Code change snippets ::
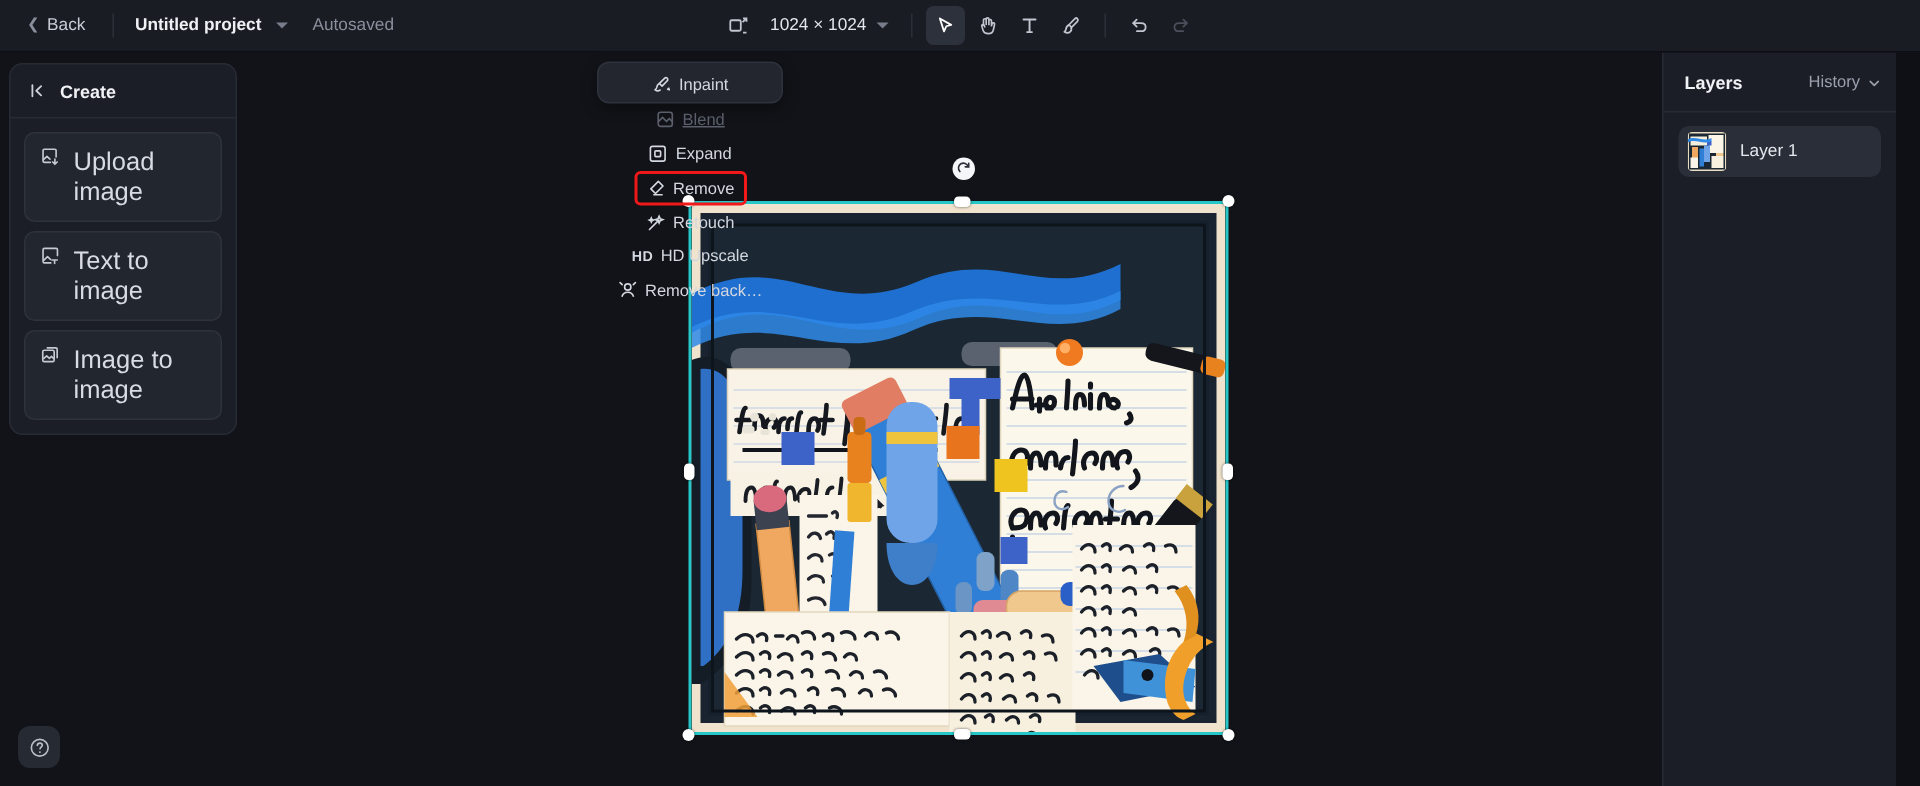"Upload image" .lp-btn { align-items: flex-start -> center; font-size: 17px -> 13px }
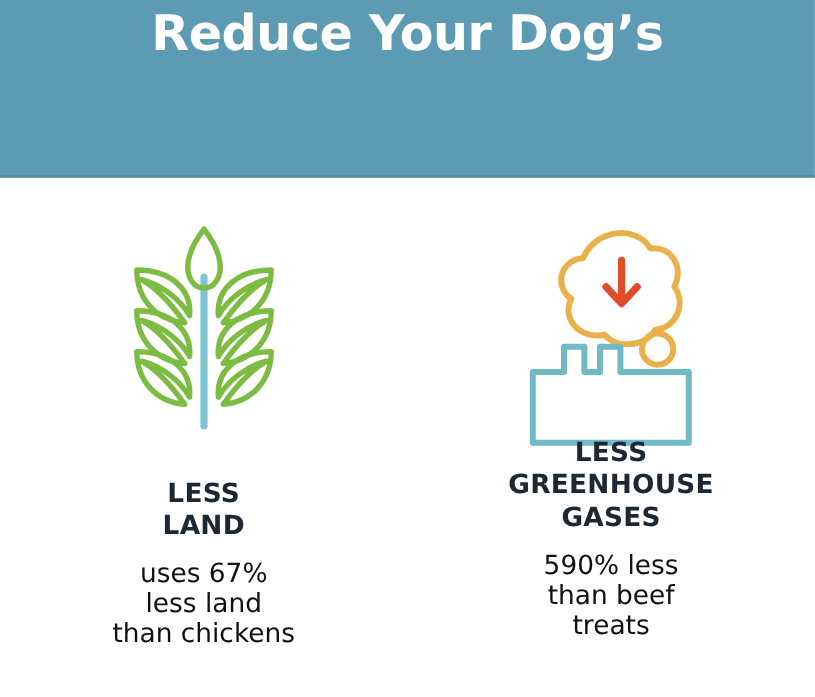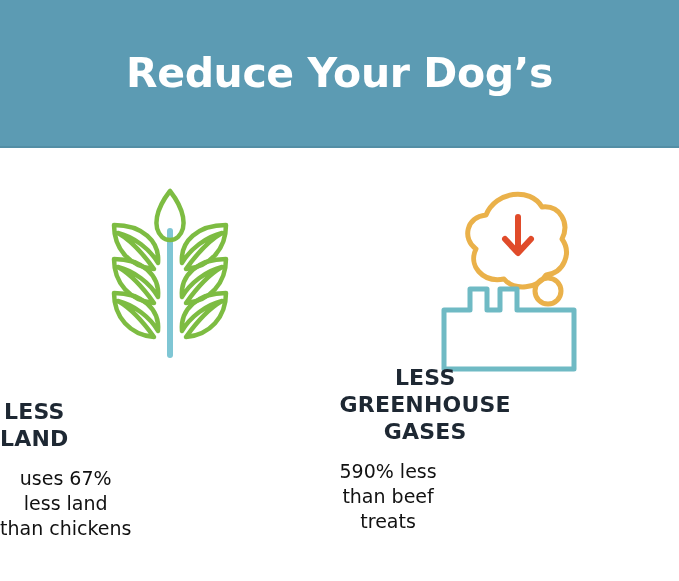"Reduce Your Dog’s" .header-band { justify-content: center -> none }
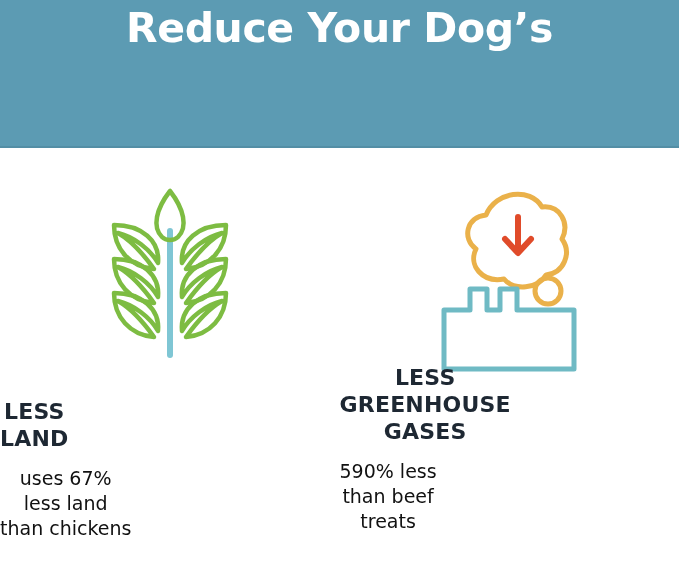"LESS" .column { align-items: flex-start -> center }
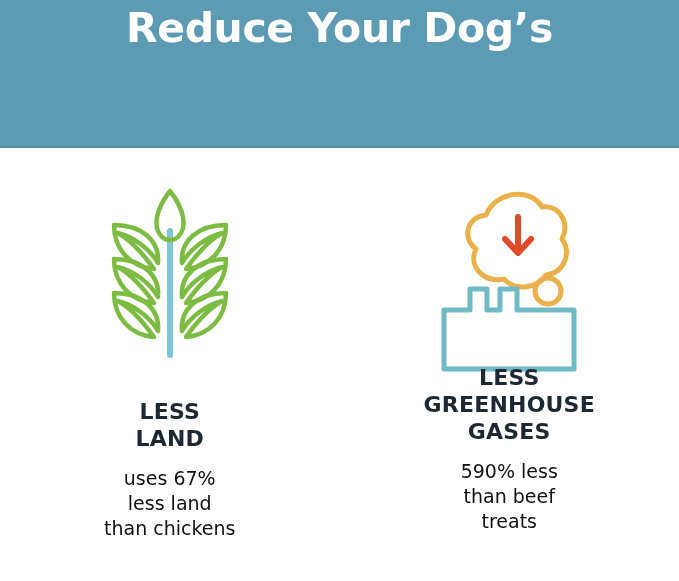"uses 67%" .col-body { font-size: 19px -> 22px }
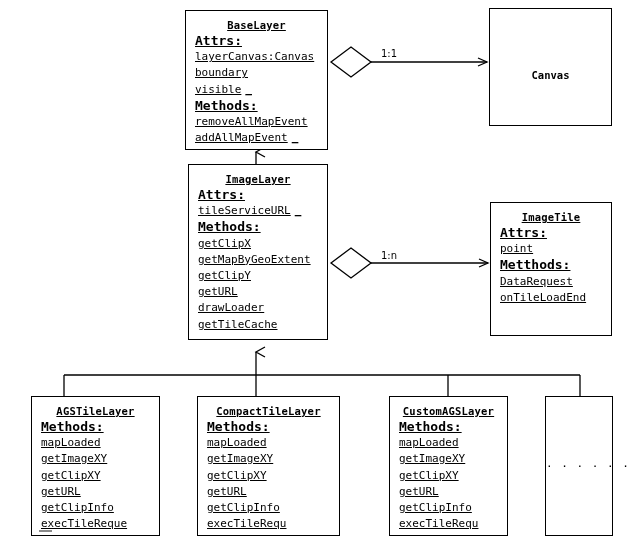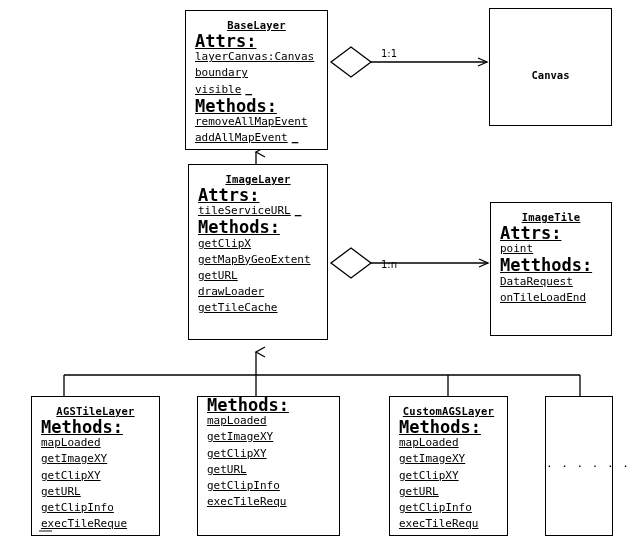"Attrs:" .uml-section { font-size: 17px -> 13px }
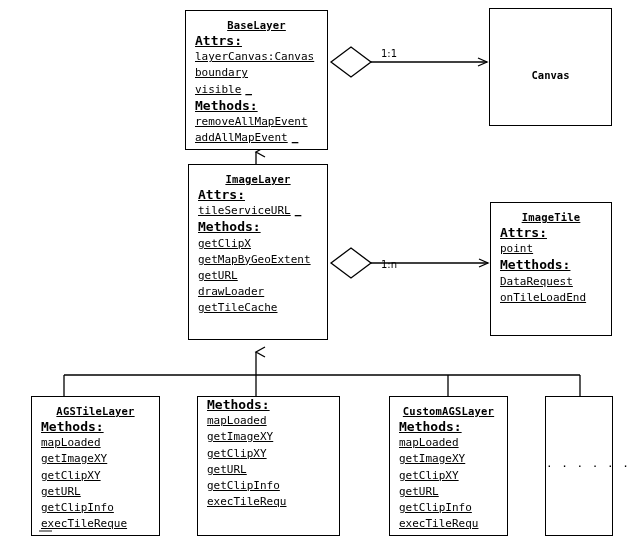"1:n" div.mult-label { margin-top: 9px -> none }
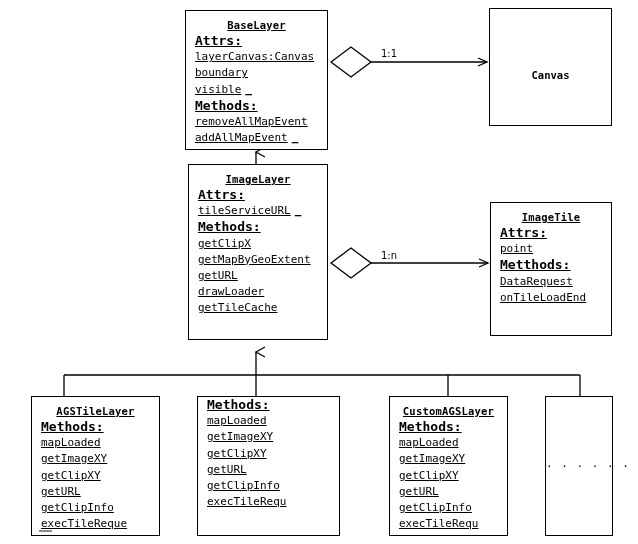"getClipY" div.uml-member { html: none -> <div>getClipY</div> }
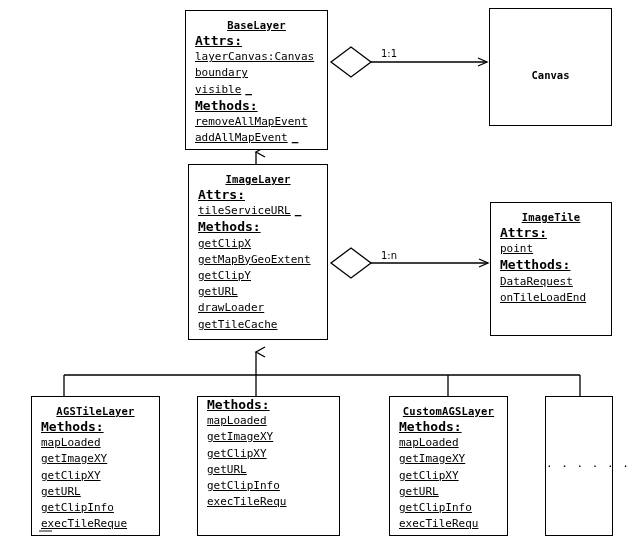"CompactTileLayer" div.uml-title { html: none -> <div>CompactTileLayer</div> }
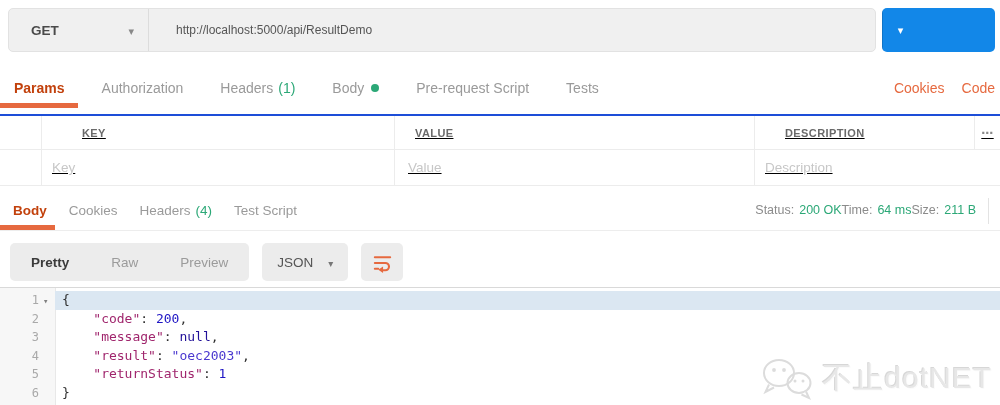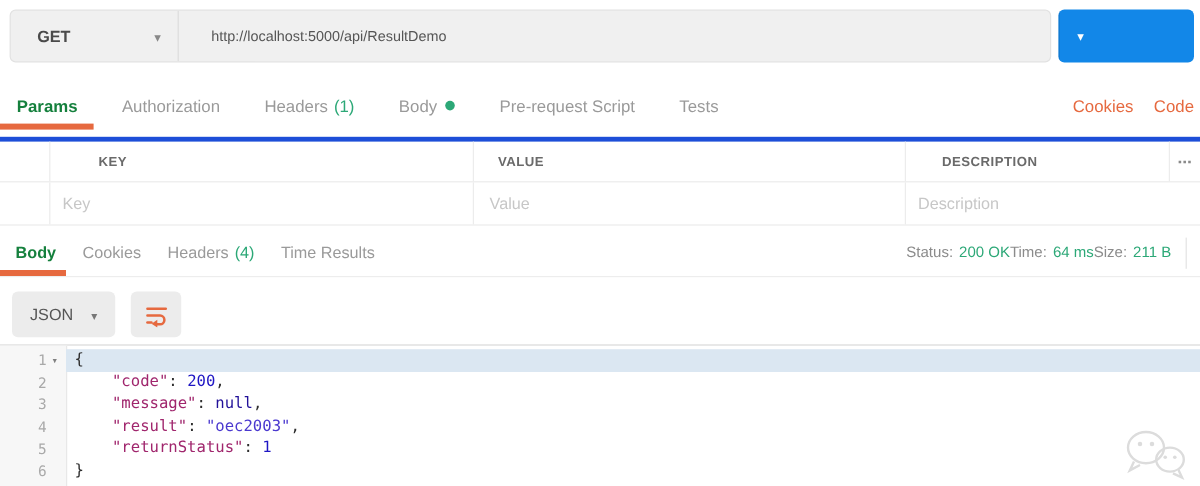"Params" .tab.active { color: #15803d -> #c2410c }
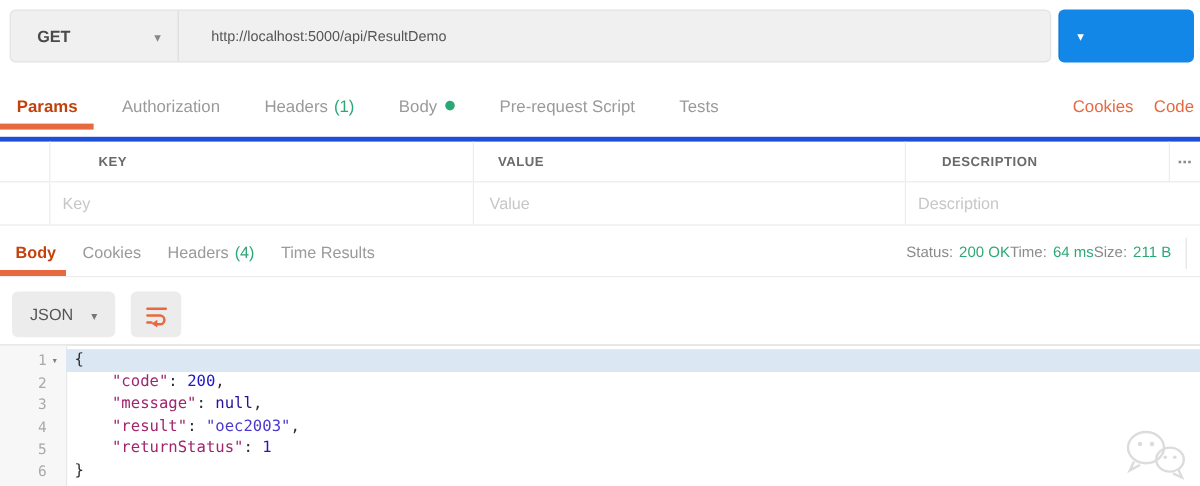"KEY" .params { border-top: 4px solid #1d4ed8 -> 2px solid #1d4ed8; text-decoration: none -> underline }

What you will do ::
Copy the records above from the first line through the line containing "none -> <div>getClipY</div>", both included, and leave out any pictures.

Output below ::
"Upload image" .lp-btn { align-items: flex-start -> center; font-size: 17px -> 13px }
"Reduce Your Dog’s" .header-band { justify-content: center -> none }
"LESS" .column { align-items: flex-start -> center }
"uses 67%" .col-body { font-size: 19px -> 22px }
"Attrs:" .uml-section { font-size: 17px -> 13px }
"1:n" div.mult-label { margin-top: 9px -> none }
"getClipY" div.uml-member { html: none -> <div>getClipY</div> }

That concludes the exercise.